Wood Rot is deep-root fungus that causes structural decay in wood. The best measures that you can take to prevent wood rot are to apply a borate based wood preservative such as Shell-Guard, then to dry the wood out and keep it dry. Perma-Chink Systems' borate wood preservatives are contact killers to wood rot fungus including brown rot, white rot and wet rot. Shell-Guard is the ideal treatment for logs and dimensional lumber in your log home. Shell-Guard prevents and kills wood rot fungi. It also prevents infestation of carpenter ants, wood boring beetles and termites. Shell-Guard is a liquid concentrate that is mixed with an equal amount of water, then applied to clean bare wood surfaces or injected into holes in the wood surface.
Wood rot fungus cannot live when moisture content in wood falls below the 15% to 20% range. You can keep wood dry by applying a water resistant finish such as Lifeline Exterior or Lifeline Ultra -2, followed by a topcoat of Lifeline Advance Gloss or Satin, which protects wood from soaking rains. At the same time, Lifeline breathes to allow the moisture within the logs to dry out. An important precaution is to ensure that all household water management systems are in proper working order, including repairing leaks in plumbing, gutters & downspouts and all other water sources.
Proper treatment of existing rot includes treatment with borates (such as Shell-Guard) to kill the infestation, then to restore structural integrity with wood impregnating and filling epoxies. Shell-Guard is a contact killer to wood rot fungus, including brown rot, white rot and wet rot. M-Balm is a liquid epoxy that soaks into decomposed wood and restores strength. M-Balm can actually make wood stronger than it was before rot set in.

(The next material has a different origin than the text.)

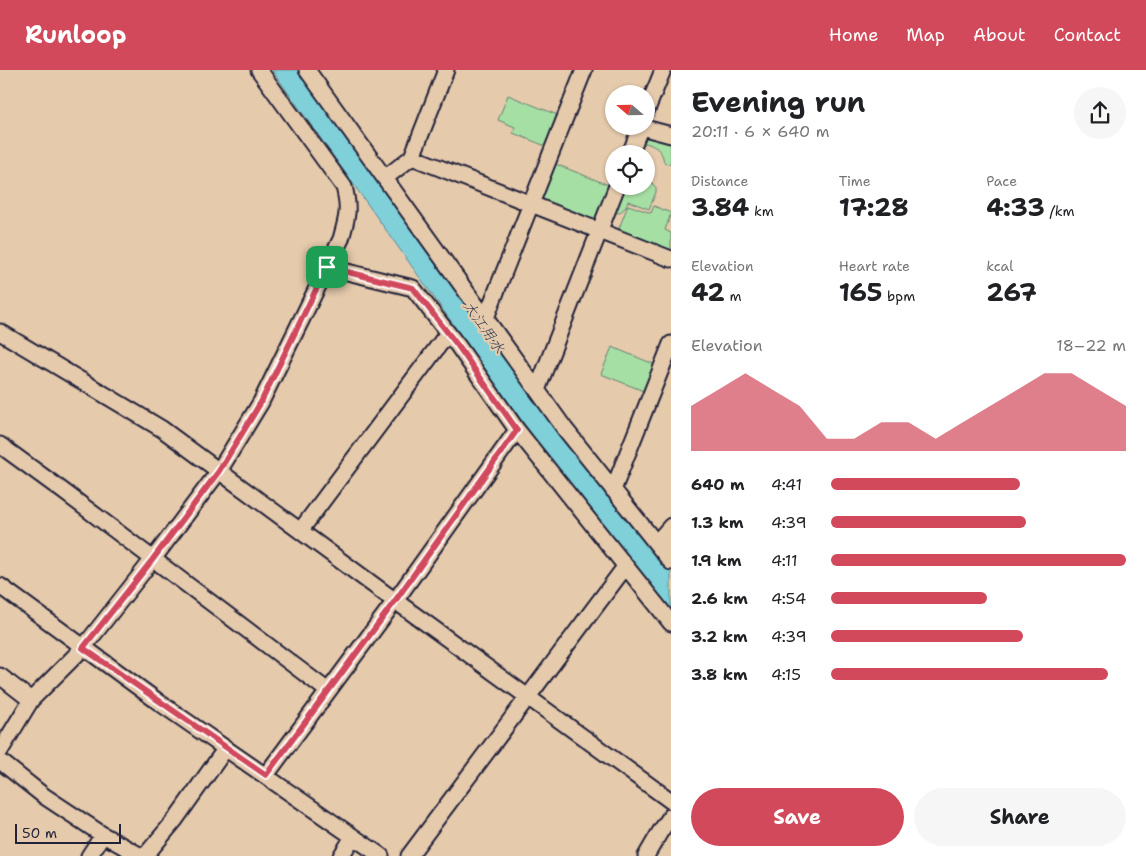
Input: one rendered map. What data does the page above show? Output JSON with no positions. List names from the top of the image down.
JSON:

E-Wood epoxy filler is used to fill voids in severely decomposed wood. These epoxies work for dimensional lumber, trim, log repair or any wood repair. Both M-Balm and E-Wood can be tooled with normal wood working equipment, including sanders, planers and drills. After restoration, be sure to remove sources of water and seal wood to prevent future decomposition.
Back to top
15. How do I prevent termites, beetles, and carpenter ants? How do I eradicate existing infestations?
Insect infestation presents a greater risk when wood is damp. It is treated similarly to wood rot. Insects are generally drawn to unfinished, damp wood. Borate wood preservatives are effective against most species of wood destroying insects, including termites, carpenter ants and wood boring beetles. Treating your log house during construction with borate preservatives is the best insurance against insects and wood rot that you can have. If you discover insect infestation later in the life of the house, you should always consult a knowledgeable pest control professional. Treating the infested and surrounding areas with an application of Shell-Guard will most often eradicate pests.
Back to top
16. How do I prevent mold, mildew, and algae?
Mold, mildew, and algae are problems, especially in damp regions. All high quality finishes incorporate mildewicides, which help control mildew growth on and in the finish itself. If your wood has an active growth of mildew, it is likely that the mildewicide will not be able to overcome it. The best method of preventing mildew growth underneath exterior finishes is to thoroughly clean the wood surface, then immediately apply exterior finishes before more spores are deposited on the logs. In high humidity areas, you can add Stay Clean to your Lifeline top coat to enhance the mildew-fighting ability.